After about six months at St. Joseph, Yong could carry on conversations and do his studies in English. “I didn’t feel any prejudice from those monks,” Yong said. “They treated me as well as anybody else.” Opportunities for part-time jobs followed, and Yong’s first job as an eighth grader was helping an American missionary in Yokohama, John Nicholson, translate his sermons into Japanese.
Yong provided the Romaji (the romanization of Japanese) so that John could deliver his sermons. After translating many sermons for John, and becoming good friends with John and his wife, Marguerite, Yong was allowed to stay in their attic so that he could cut down on commute time between his uncle’s house in Tokyo and St. Joseph in Yokohama.
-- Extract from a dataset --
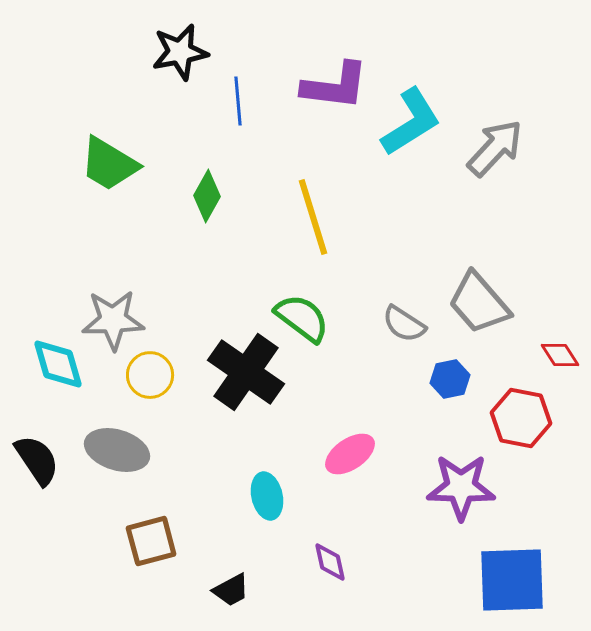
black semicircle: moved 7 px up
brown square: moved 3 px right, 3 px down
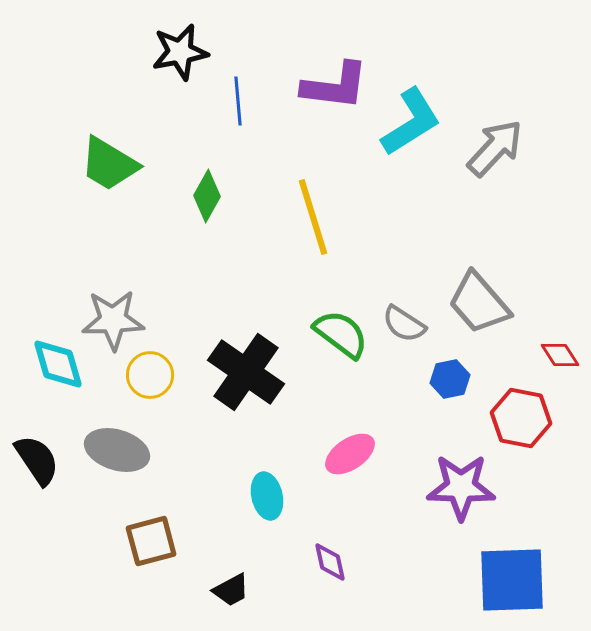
green semicircle: moved 39 px right, 16 px down
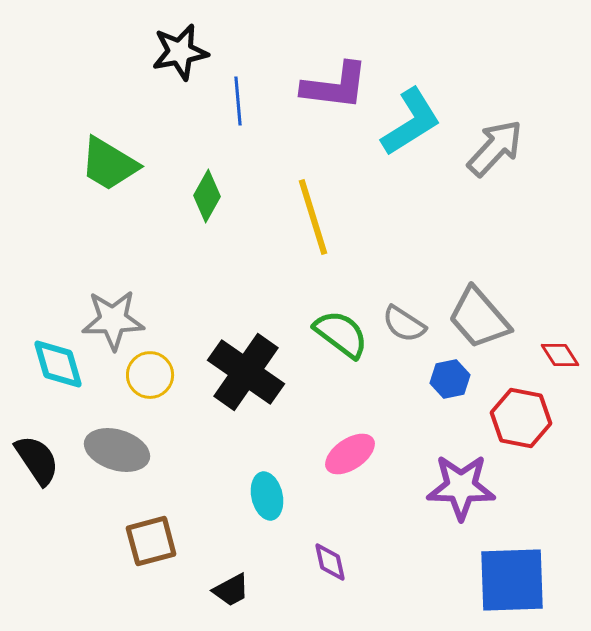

When Yong received a partial scholarship to attend undergraduate studies at Baylor University in Texas, John contacted a farming family, the Millers, in Kuna, Idaho, so that Yong could enroll at Baylor during the academic year and work for wages on his host family’s farm during summers. “The Nicholsons and the Millers … they were the salt of the Earth,” Yong often said.
After dental school at Baylor, Yong met a beautiful woman named Dorothy Jean Hinds on a blind date in Dallas. It wasn’t long before they married, and their marriage lasted over 63 years. They loved to play golf.
Yong didn’t want to buy a general dentistry practice straight out of dental school, so he served in the U.S. Army as a dental officer for close to three years, until he was certain that he wanted to go to orthodontics school.
And that’s what he did for 33 years on the Oregon Coast: He moved a lot of teeth and improved a lot of smiles, together with Jean at his side in the office, and together with Jean at his side when he died.
Yong Cheong is survived by his wife, Jean Cheong; his daughter, Teresa Ficken, and son-in-law, Jack Ficken; his daughter, Sharon Bradley, and son-in-law, Gary Bradley; his son, Greg Cheong, and daughter-in-law, Kristin Bradley; his daughter, Karen Cheong, and son-in-law, Jamie Narushchen; his four grandchildren, Remy Bradley, Shea Bradley, Matthew Ficken and Jacob Ficken; and his niece, Kimiko’s daughter, Masako Burggraf, and her husband, Bob Burggraf.
Arrangements have been made with Hughes-Ransom Mortuary & Crematory in Astoria.
A small memorial service will be held at Fort Stevens National Cemetery at 11 a.m. on May 28.
In lieu of flowers, please send donations to: Mobile Dental/Medical Teams International, P.O. Box 4288, Portland, OR., 97208 or 800-959-4325.